Medication Review After a Fracture—Absolutely Essential

Author Affiliations
  • 1Department of Medicine, Beth Israel Deaconess Medical Center & Harvard Medical School, Boston Massachusetts
  • 2Hebrew SeniorLife, Institute for Aging Research, Boston, Massachusetts
JAMA Intern Med. 2016;176(10):1539-1540. doi:10.1001/jamainternmed.2016.4822

Approximately 1 of every 2 women and 1 of every 4 men aged 50 years or older will experience a fracture in their remaining lifetime. In fact, in the United States, the annual number of osteoporotic fractures that occur exceeds the incidence of heart attack, stroke, and breast cancer combined.

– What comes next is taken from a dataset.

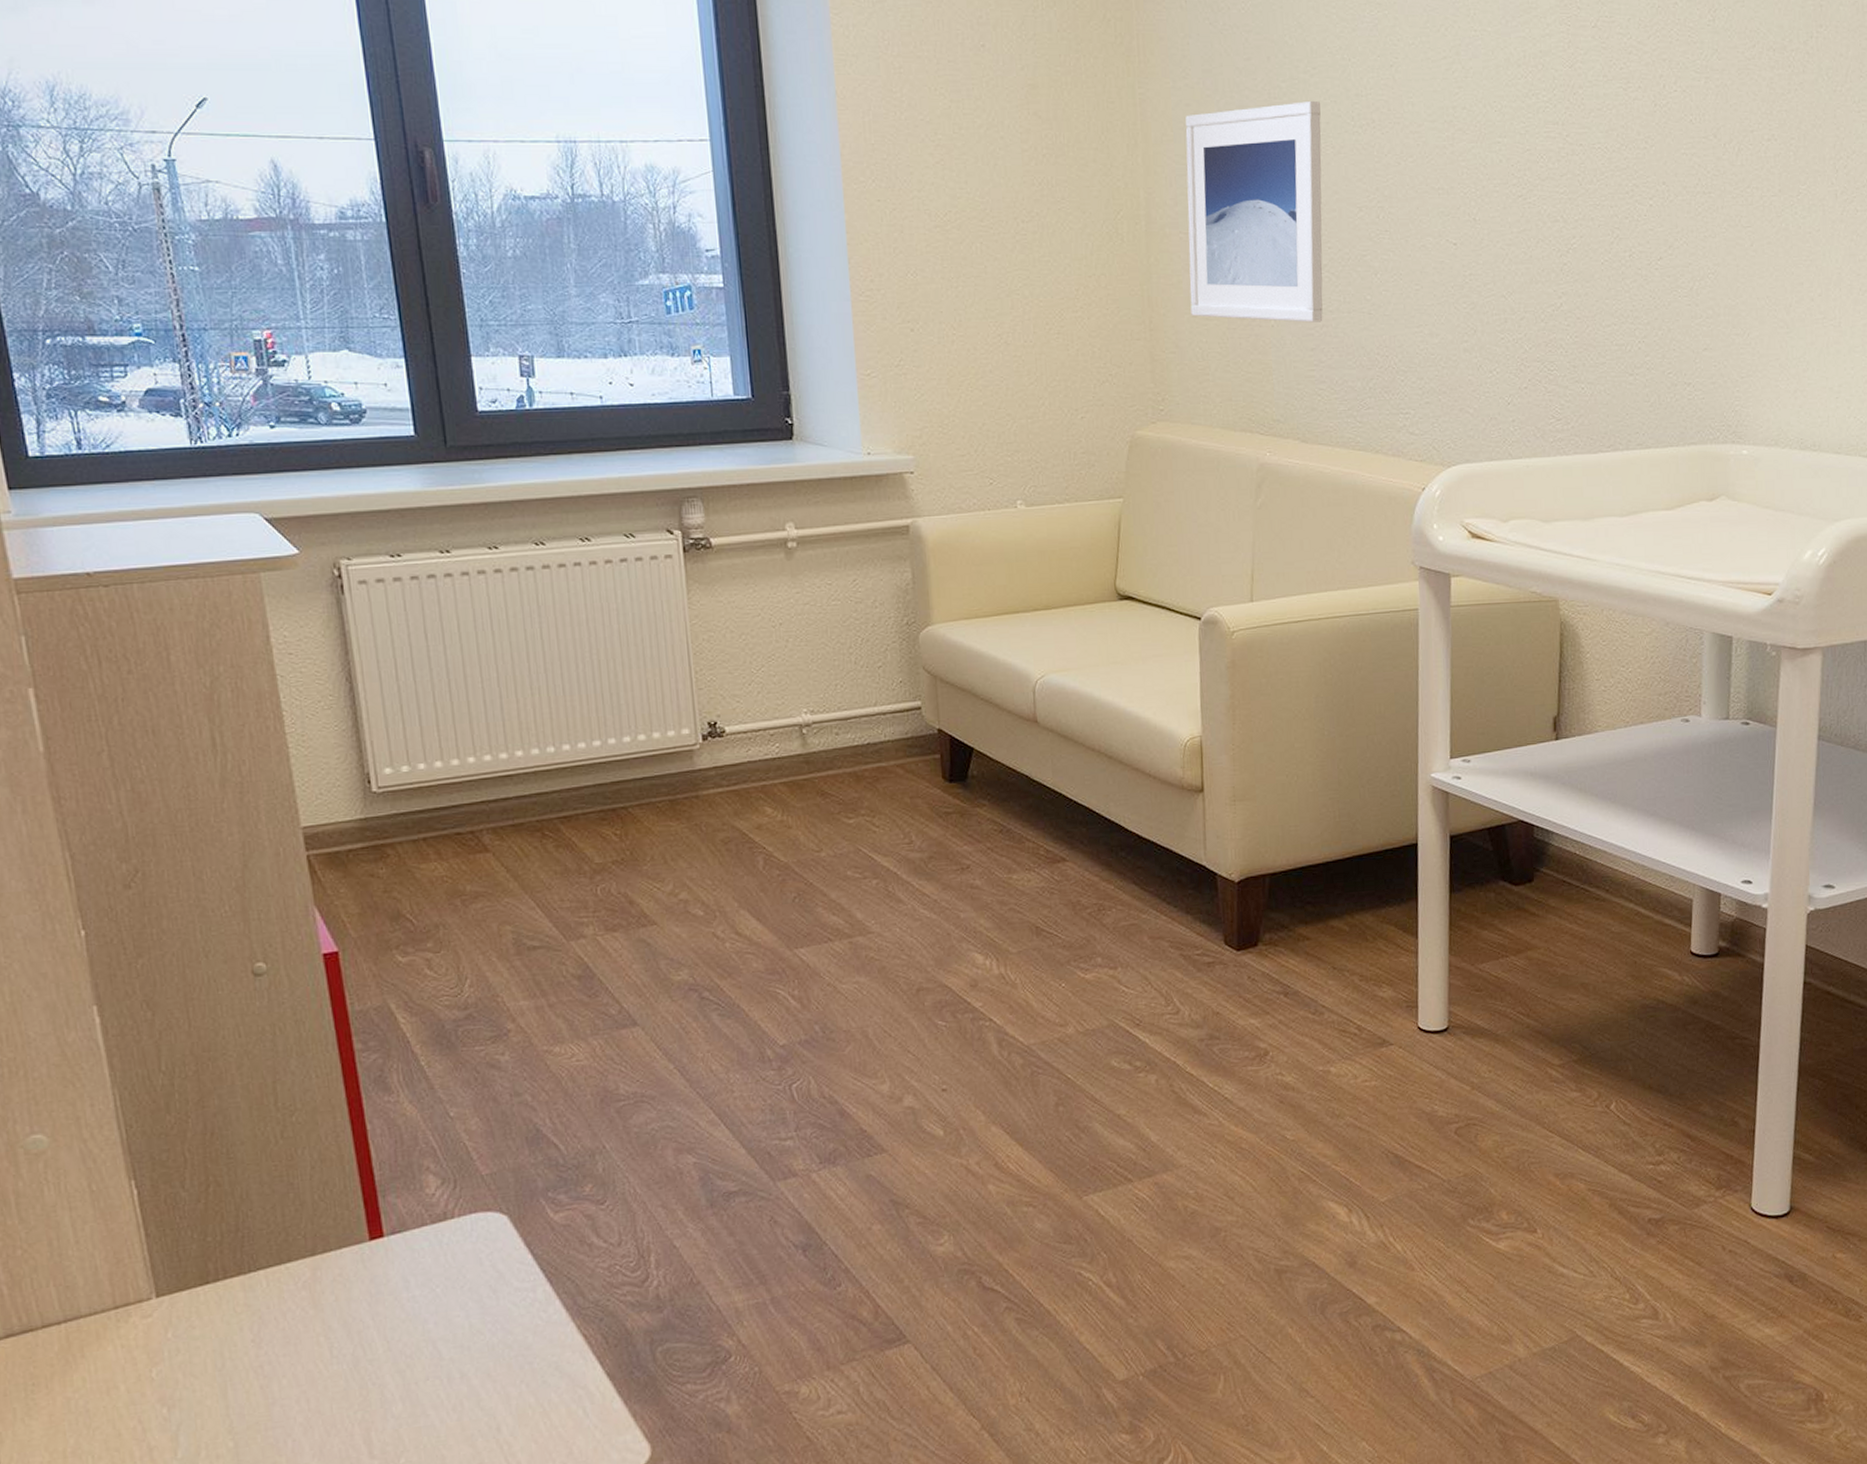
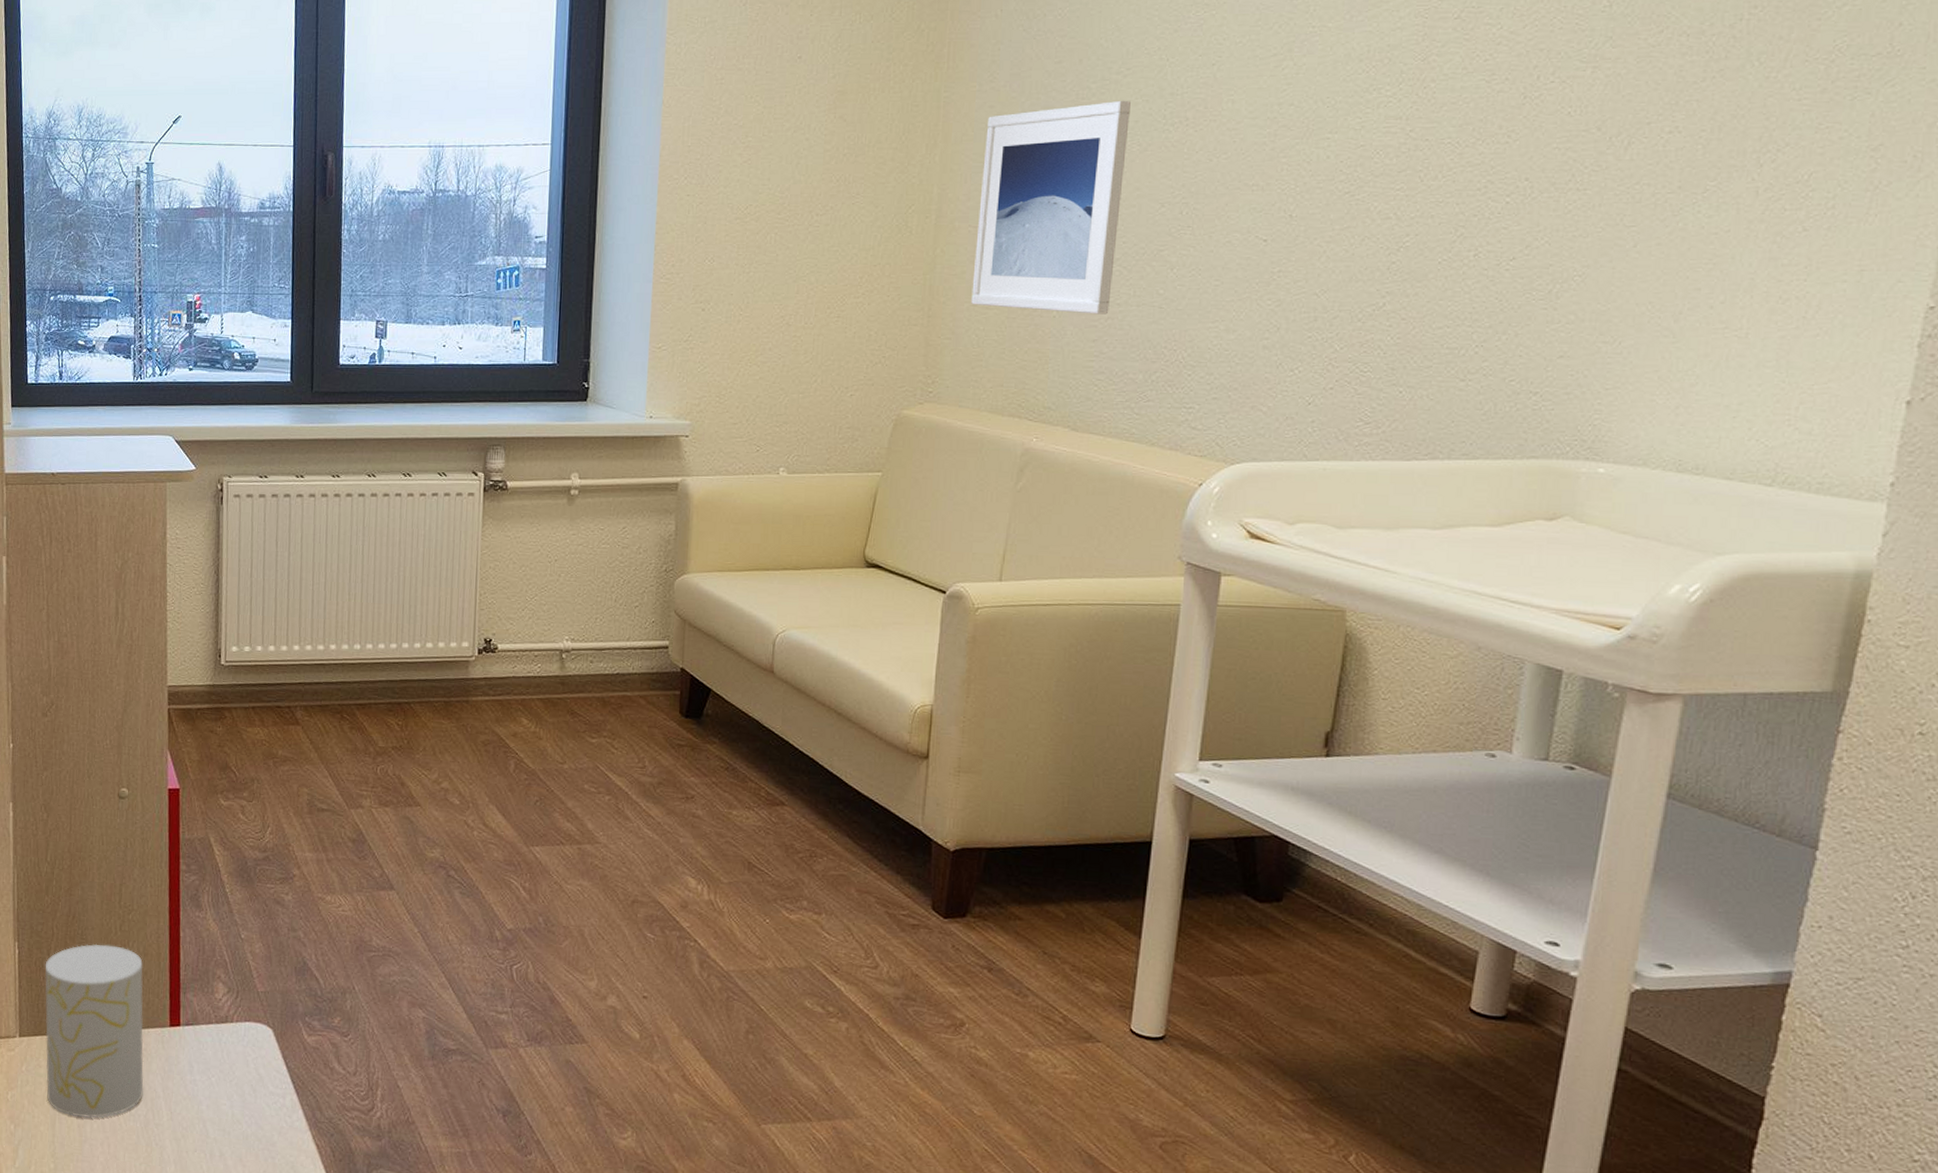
cup: none [179,1157,346,1378] -> present [45,943,144,1118]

Morbidity and mortality is considerable following major osteoporotic fractures, particularly in individuals with hip fracture: 44% of individuals with a hip fracture are readmitted to the hospital, and 21% will die in the first year following the fracture.1 This readmission rate is nearly 2-fold greater than the readmission rate following elective joint replacement, and 1 year mortality is 2- to 4-fold greater than mortality observed in community dwellers of the same age and sex without fracture. Among survivors of a hip and other fracture, pain, depression, infections, functional decline, and subsequent fractures are all common complications leading to high rates of institutionalization.